- Texto fuente -
Roth, por su parte, más que librarse de la muerte parece querer ir hacia ella, como si guiar el relato a través de la narración lo inmunizara contra lo impredecible de su registro, también documental. Una de las inquietudes que asaltan al lector, casi desde un primer momento es la pregunta sobre cuándo el autor ha decidido reconocerse personaje y empezar a escribir. Porque mientras en La invención… el pasaje está develado sin reparos (“Decide referirse a sí mismo como A.”), en Patrimonio una escalofriante ambigüedad va creciendo a medida que el libro avanza: ¿en qué momento el autor-personaje decide contar la muerte de su padre?Definitivamente mientras el padre todavía vive, sólo que Roth se muestra a sí mismo tan involucrado en la sucesión de órdenes y contraórdenes médicas, con las sucesivas esperanzas y desesperanzas que se desprenden de ellas, que es imposible dar nada por definitivo. El final es inverosímil o por lo menos abrupto y si el lector no confiara en que él dice la verdad -palabra por palabra, como hasta ese momento-, no dudaría en objetarlo. Los hechos inevitables pueden observarse mientras avanzan en dirección a los personajes, porque en este caso no son los personajes que avanzan hacia los hechos, pero incluso con esa cuota de autoconciencia algo puede salir mal, y dejar al borde del ridículo lo elaborado hasta el momento.

Si la sordidez del relato de Auster bordea peligrosamente la piedad hacia sí mismo, podríamos decir que la novela de Roth tiende a un objetivismo que eventualmente podría haberla despojado de lo complejidad que pretende trasmitir. Sin embargo, si el segundo también sale airoso de los riesgos que enfrenta es porque apela a la misma rigurosidad en el registro de la situación. La voluntad de ir hasta el fondo de las cosas por el camino más directo posible. La retórica de lo casual para confirmar que aquellos sucesos que pueden resultar extraordinarios y únicos al sujeto del relato, deben ser dicho con las palabras que se utilizan para hablar con un neurocirujano o un agente funerario. No es sino la verdad de lo que tienen para decir lo que las convierte en un hecho estético.

De los puntos en contacto que se podrían encontrar en el argumento merece hacerse un párrafo aparte. Una y otra vez, estas aparentes similitudes avanzan en direcciones opuestas. Si el tema del judaísmo está presente en los dos textos, en el de Roth adquiere connotaciones de pertenencia social (el club, la empresa, el geriátrico en Florida), mientras que Auster lo resalta en un sentido más bien histórico: su viaje a Europa y su registro de los distintos testimonios de sobrevivientes de la Segunda Guerra parecen llegar con suma potencia para reforzar la idea de circularidad, al punto de encontrar el rastro de un pariente suyo que fuera alcalde de Jerusalem, homónimo de su hijo Daniel. Sin embargo, si en algo coinciden los autores respecto de este elemento es que no era precisamente la fe religiosa lo que los unía como judíos.

Quizá, un punto en el que no puedan evitar tocarse, a pesar de la diferencia de registros y de abordajes, es respecto de la cuestión del estado de orfandad en la edad adulta. De esta aparente contradicción entre la indefensión de un huérfano y la autonomía propia de los adultos, es donde reside gran parte de la riqueza de las dos novelas. Es que el lugar del Yo-moral que constituye la figura paterna, traspasado casi tardíamente al sujeto-personaje, es lo que provoca buena parte de ese desconcierto casi permanente que se nos ofrece. Y es en ese espacio que no busca definiciones, entre el alivio, la culpa y la aceptación, que el paisaje nos aturde y nos deslumbra y las imágenes permanecen mucho después de haber leído la última palabra.

- Datos del ejercicio -
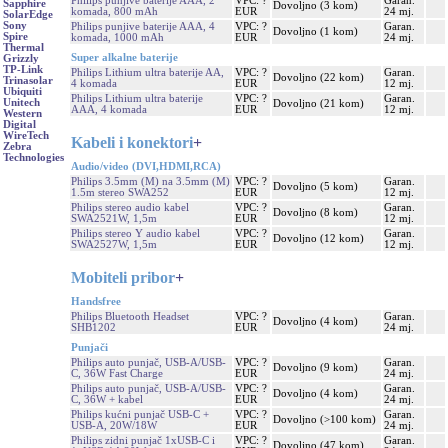
Philips punjive baterije AAA, 2
VPC: ?
Garan.
Sapphire
Dovoljno (3 kom)
komada, 800 mAh
EUR
24 mj.
SolarEdge
Sony
Philips punjive baterije AAA, 4
VPC: ?
Garan.
Dovoljno (1 kom)
Spire
komada, 1000 mAh
EUR
24 mj.
Thermal
Super alkalne baterije
Grizzly
TP-Link
Philips Lithium ultra baterije AA,
VPC: ?
Garan.
Dovoljno (22 kom)
Trinasolar
4 komada
EUR
12 mj.
Ubiquiti
Philips Lithium ultra baterije
VPC: ?
Garan.
Unitech
Dovoljno (21 kom)
AAA, 4 komada
EUR
12 mj.
Western
Digital
WireTech
Kabeli i konektori
+
Zebra
Technologies
Audio/video (DVI,HDMI,RCA)
Philips 3.5mm (M) na 3.5mm (M)
VPC: ?
Garan.
Dovoljno (5 kom)
1.5m stereo SWA252
EUR
12 mj.
Philips stereo audio kabel
VPC: ?
Garan.
Dovoljno (8 kom)
SWA2521W, 1,5m
EUR
12 mj.
Philips stereo Y audio kabel
VPC: ?
Garan.
Dovoljno (12 kom)
SWA2527W, 1,5m
EUR
12 mj.
Mobiteli pribor
+
Handsfree
Philips Bluetooth Headset
VPC: ?
Garan.
Dovoljno (4 kom)
SHB1202
EUR
24 mj.
Punjači
Philips auto punjač, USB-A/USB-
VPC: ?
Garan.
Dovoljno (9 kom)
C, 36W Fast Charge
EUR
24 mj.
Philips auto punjač, USB-A/USB-
VPC: ?
Garan.
Dovoljno (4 kom)
C, 36W + kabel
EUR
24 mj.
Philips kućni punjač USB-C +
VPC: ?
Garan.
Dovoljno (>100 kom)
USB-A, 20W/18W
EUR
24 mj.
Philips zidni punjač 1xUSB-C i
VPC: ?
Garan.
Dovoljno (47 kom)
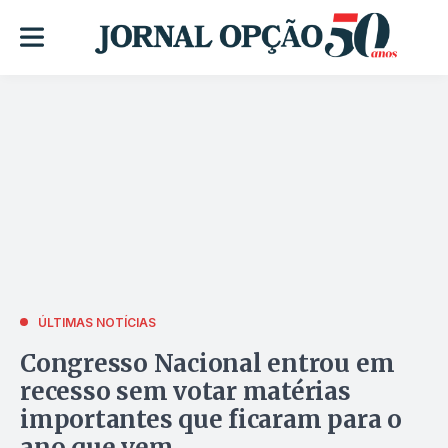
ÚLTIMAS NOTÍCIAS
Congresso Nacional entrou em
recesso sem votar matérias
importantes que ficaram para o
ano que vem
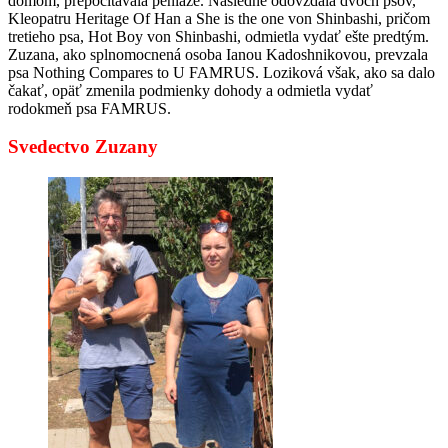
domom, prepočítavala peniaze. Následne odovzdala dvoch psov,
Kleopatru Heritage Of Han a She is the one von Shinbashi, pričom
tretieho psa, Hot Boy von Shinbashi, odmietla vydať ešte predtým.
Zuzana, ako splnomocnená osoba Ianou Kadoshnikovou, prevzala
psa Nothing Compares to U FAMRUS. Loziková však, ako sa dalo
čakať, opäť zmenila podmienky dohody a odmietla vydať
rodokmeň psa FAMRUS.
Svedectvo Zuzany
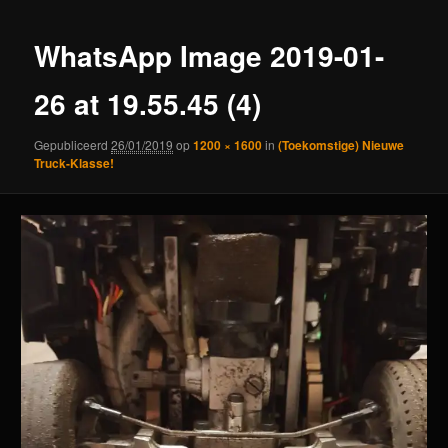
WhatsApp Image 2019-01-
26 at 19.55.45 (4)
Gepubliceerd
26/01/2019
op
1200 × 1600
in
(Toekomstige) Nieuwe
Truck-Klasse!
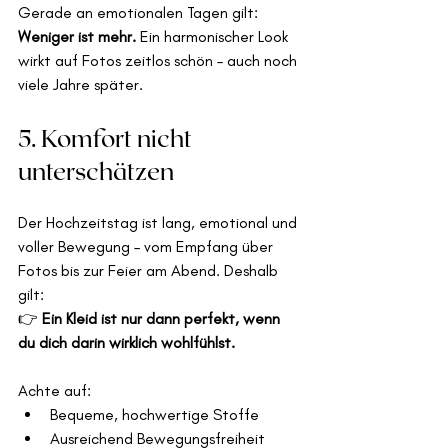
Gerade an emotionalen Tagen gilt: 
Weniger ist mehr.
 Ein harmonischer Look 
wirkt auf Fotos zeitlos schön – auch noch 
viele Jahre später.
5. Komfort nicht 
unterschätzen
Der Hochzeitstag ist lang, emotional und 
voller Bewegung – vom Empfang über 
Fotos bis zur Feier am Abend. Deshalb 
gilt:
👉 
Ein Kleid ist nur dann perfekt, wenn 
du dich darin wirklich wohlfühlst.
Achte auf:
Bequeme, hochwertige Stoffe
Ausreichend Bewegungsfreiheit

- Ejercicio A -
¿Concuerdan con el texto sobre Auster y Roth las siguientes afirmaciones? (i) Auster da al judaísmo un sentido histórico. (ii) Ambos autores coinciden en que la fe religiosa era lo que los unía como judíos. (iii) En Patrimonio, el momento en que el autor decide contar la muerte de su padre aparece develado sin reparos. Responde sí o no a cada una y cita literalmente las palabras del texto que lo deciden.
- Ejercicio B -
¿Puedes devolver, sin cambios, el fragmento del texto sobre Auster y Roth que va desde "De los puntos" hasta "unía como judíos."?

- Respuesta A -
(i) Sí: "Auster lo resalta en un sentido más bien histórico".
(ii) No: "no era precisamente la fe religiosa lo que los unía como judíos".
(iii) No: "en Patrimonio una escalofriante ambigüedad va creciendo a medida que el libro avanza".

- Respuesta B -
De los puntos en contacto que se podrían encontrar en el argumento merece hacerse un párrafo aparte. Una y otra vez, estas aparentes similitudes avanzan en direcciones opuestas. Si el tema del judaísmo está presente en los dos textos, en el de Roth adquiere connotaciones de pertenencia social (el club, la empresa, el geriátrico en Florida), mientras que Auster lo resalta en un sentido más bien histórico: su viaje a Europa y su registro de los distintos testimonios de sobrevivientes de la Segunda Guerra parecen llegar con suma potencia para reforzar la idea de circularidad, al punto de encontrar el rastro de un pariente suyo que fuera alcalde de Jerusalem, homónimo de su hijo Daniel. Sin embargo, si en algo coinciden los autores respecto de este elemento es que no era precisamente la fe religiosa lo que los unía como judíos.